江若宁给春晖庙置了一百亩田地,就在春晖庙附近,一百亩现在的,还有一片山林,只要有人就能开恳出来。前些日子,女学堂已经开始破土动工,是照着江若宁给的草图,晴空师太再带着弟子们进行了一些修改,虽然她们是尼姑,可也想替女子们做一些,近来的春晖庙里,尼姑师太们是少有的热情高涨。
李观又把早前说的建议说了一遍。
晴空沉默了。
碧嬷嬷道:“李四公子这话在理,女学堂得长久经营下去,还得有个法子才行。”
江若宁道:“我回宫之后,想与莲贵妃商量,从宫里讨几个老宫娥来做女先生,再以朝廷的名义在这里开一家饯果作坊、腌菜作坊等,就如皇家制药坊差不多,可以将功菜果销往各州府,如此一来就不愁销路。”
晴空道:“朝廷会同意?”
“这是双赢之局,女学生完成三年学业后,能在作坊里做工赚家攒嫁妆,而每当作坊签一个女学生进去作工,更要一次性向女学堂支付五两银子的培训费,再规定他们所用的女工必须是从女学堂出来的学生。”
江若宁将自己新修改的章程递给了晴空瞧。
晴空原本深思的眉头就展开了,“我们春晖庙可以接受外界的捐助,有了银子,就能更多的培养一些女学生。”
女学生们学了本事,还能赚钱,她们就不愁后路,而在学习的三年期内,还不用支付学费,管吃住,能读书识字。
几人商量一阵,将散去时,江若宁悄悄给晴空塞了五千两银票。
晴空欲推辞,江若宁道:“你代表的是春晖庙,碧嬷嬷代表的是宫里出来的老人,而半夏代表的是当地乡绅,河三奶奶则代表着百姓,你们这样的组合最好。待我入京,我送你一套京城文臣巷学堂的章程。”
晴空轻声问道:“公主这是要回京了?”
以前一口一个“施主”,近来见得多了,晴空竟有些舍不得江若宁。
江若宁微微一晒,“今儿是端午节,我多留了一日,明日一早要回京,可不能再耽搁。晴空师太,你要保重!”

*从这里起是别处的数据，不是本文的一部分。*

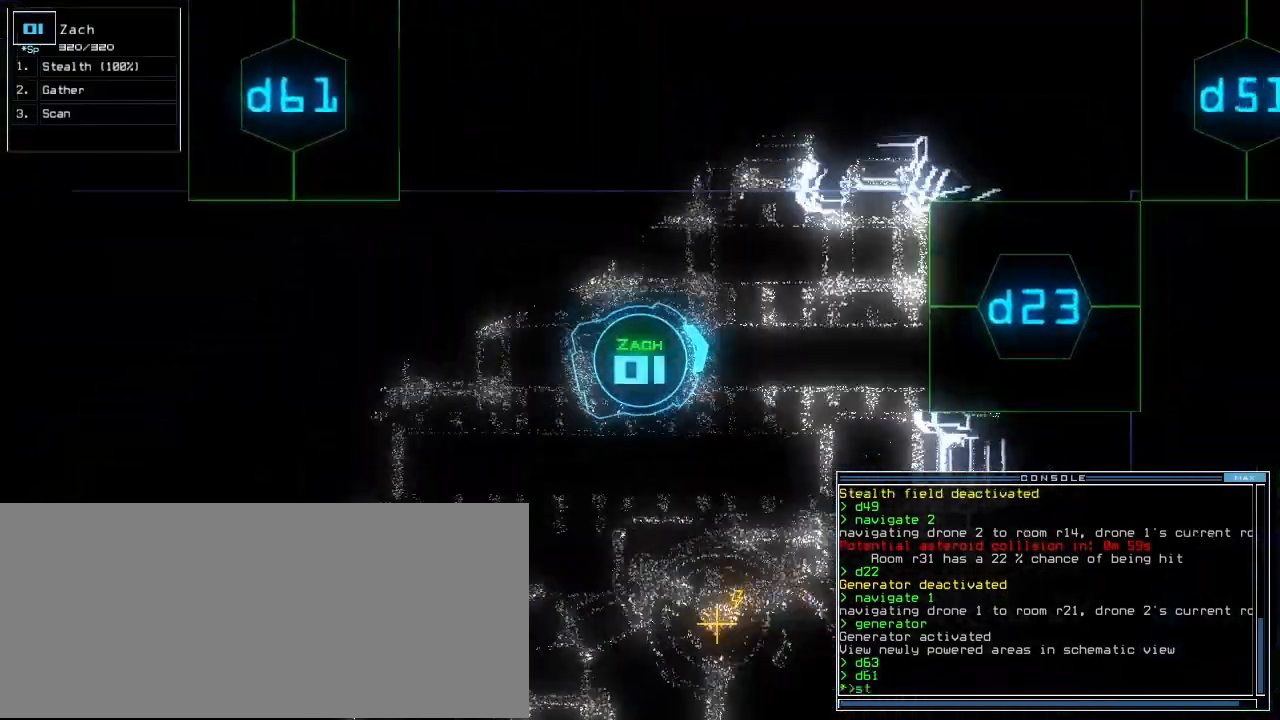
{"keys": ["3", "up"], "events": [[20, "semicolon", "down"], [80, "semicolon", "up"], [140, "d", "down"], [200, "d", "up"], [240, "up", "down"], [320, "2", "down"], [380, "2", "up"], [480, "3", "down"]]}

尚欢出春晖庙,陪着碧嬷嬷去县衙见小梅,碧嬷嬷见小梅模样清秀,行事还算得体,当即就收了小梅当干孙女,小梅唤声“祖母”泪如雨下。
穆太太、穆大小姐问了些关于女学堂的事。
寒喧了一阵,碧嬷嬷领了小梅回李府,碧嬷嬷家的新屋还没造好,不过也快了,她带着小梅可以暂住春晖庙,那里的屋子够多,常有县城大户人家的奶奶去那里静休,香客房也拾掇得干净。
*
五月初六一早,江若宁、李观、慕容琏一行二百余人起身离开青溪县。
县城大门口,穆县令带着当地乡绅、商贾前来送行。
一番道别寒喧语之后,江若宁挑起辇帘,道:“大家都回去吧!就此别过,保重!”
小梅扶着碧嬷嬷立在路口:凤歌公主与李观两情相悦,若二人结为夫妻,他日自来相见。孤女孤婆认作干亲,也算是彼此有了个亲人,碧嬷嬷很喜欢小梅,小梅对碧嬷嬷更是敬重、爱慕,她自小缺少长辈之爱,虽是干亲,却情同亲生。
周二妞与丈夫站在相隔十丈外的地方,看着当地官绅道别,虽有心前来说话,到底不敢。
小邓将一个包袱递给周二妞:“公主赏你的,保重!”
周二妞抱住包袱,泪脱眶而出,福身道:“请公公转告公主,二妞现在过得很好,给婆家生了个儿子,婆母待我如女,丈夫知冷知热……”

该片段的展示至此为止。